04:13 Mais il n'y a pas besoin pour ça d'une loi qui rétablit un délit, qui ouvre une brèche dans ce mur des valeurs européennes qu'on a tant de mal à maintenir debout et qui est attaqué de toutes parts.
04:26 Vous dites ouvrir une brèche parce que vous craignez aussi que d'autres pays suivent l'exemple danois ?
04:31 Bien sûr, parce qu'on voit très bien qu'on est face à un pouvoir religieux qui ne renonce jamais.

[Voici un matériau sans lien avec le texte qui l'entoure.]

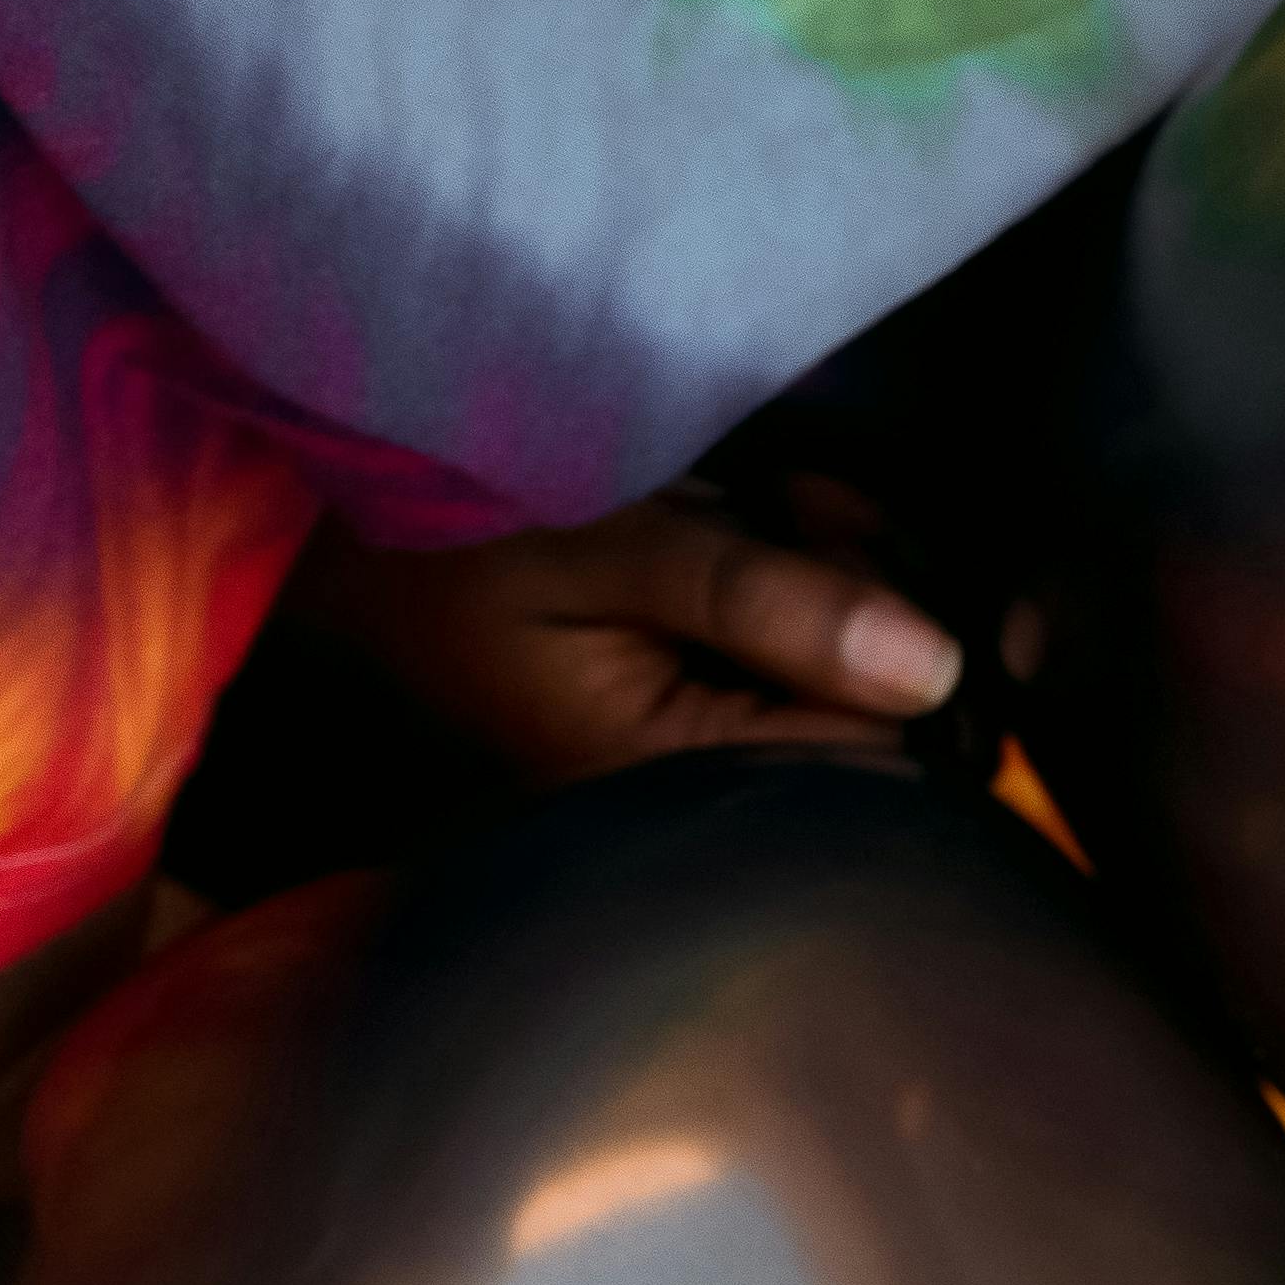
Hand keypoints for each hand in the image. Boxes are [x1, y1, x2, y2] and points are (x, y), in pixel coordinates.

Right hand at [294, 487, 962, 789]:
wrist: (351, 528)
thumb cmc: (450, 539)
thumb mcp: (600, 544)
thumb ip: (758, 599)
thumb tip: (934, 667)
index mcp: (666, 783)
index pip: (867, 760)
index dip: (900, 643)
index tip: (842, 536)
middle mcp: (696, 787)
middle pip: (871, 718)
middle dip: (872, 597)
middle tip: (807, 502)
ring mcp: (698, 741)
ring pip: (849, 671)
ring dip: (844, 573)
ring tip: (787, 498)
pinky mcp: (695, 692)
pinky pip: (801, 645)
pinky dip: (808, 571)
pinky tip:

04:41 Et qui, dès qu'il voit qu'on lui cède, pousse toujours plus son avantage.
04:46 On voit bien ce qui se passe avec l'interdiction, avec le droit à l'IVG un petit peu partout dans le monde, notamment aux Etats-Unis et dans certains pays d'Europe.
04:57 Et donc en France aussi ?
04:59 En France non, on n'en est pas là heureusement. Mais il faut toujours continuer à défendre ce droit parce qu'on pensait que c'était un droit acquis.
05:09 Or il n'est pas acquis. On s'aperçoit qu'il faut toujours se battre pour.
05:13 Donc aujourd'hui, on doit pouvoir en Europe exercer ce droit fondamental de blasphémer qui est tout simplement un droit de contester le pouvoir.
05:24 Et puis j'imagine que pour vous Gérard Biard et pour toute l'équipe de Charlie Hebdo, il y a aussi l'aspect symbolique.
05:30 Ça se passe au Danemark et c'est un journal danois qui a publié les caricatures de Mahomet qui ont tant fait parler.
05:35 Des caricatures publiées par Charlie et qui ont conduit à l'attentat contre Charlie Hebdo en 2015. Est-ce que vous avez hésité à publier cet appel ? Est-ce qu'il y a eu débat au journal ?
05:44 Non, pas du tout. Non, c'est des questions sur lesquelles il n'y a pas de... On en discute bien sûr mais il n'y a pas de débat.
05:51 Et puis effectivement, comme vous le soulignez, c'est pas n'importe quel pays, c'est le Danemark.
05:57 C'est là où il y a eu les caricatures du Yleng Posten.
06:01 Et à l'époque, le gouvernement danois aussi subissait des pressions. Les ambassades étaient brûlées, on boycottait les produits danois.
06:07 À l'époque, le gouvernement danois n'avait pas cédé. Et pourtant, le délit de blasphème existait toujours là.
06:13 Vous craignez de nouvelles menaces après la publication de ce numéro aujourd'hui ?
06:16 Écoutez, on reçoit régulièrement des menaces. On ne peut pas se laisser dicter sa ligne éditoriale par ce genre d'individu.
06:25 Merci Gérard Biard, rédacteur en chef de Charlie Hebdo et invité du 5/7 ce matin.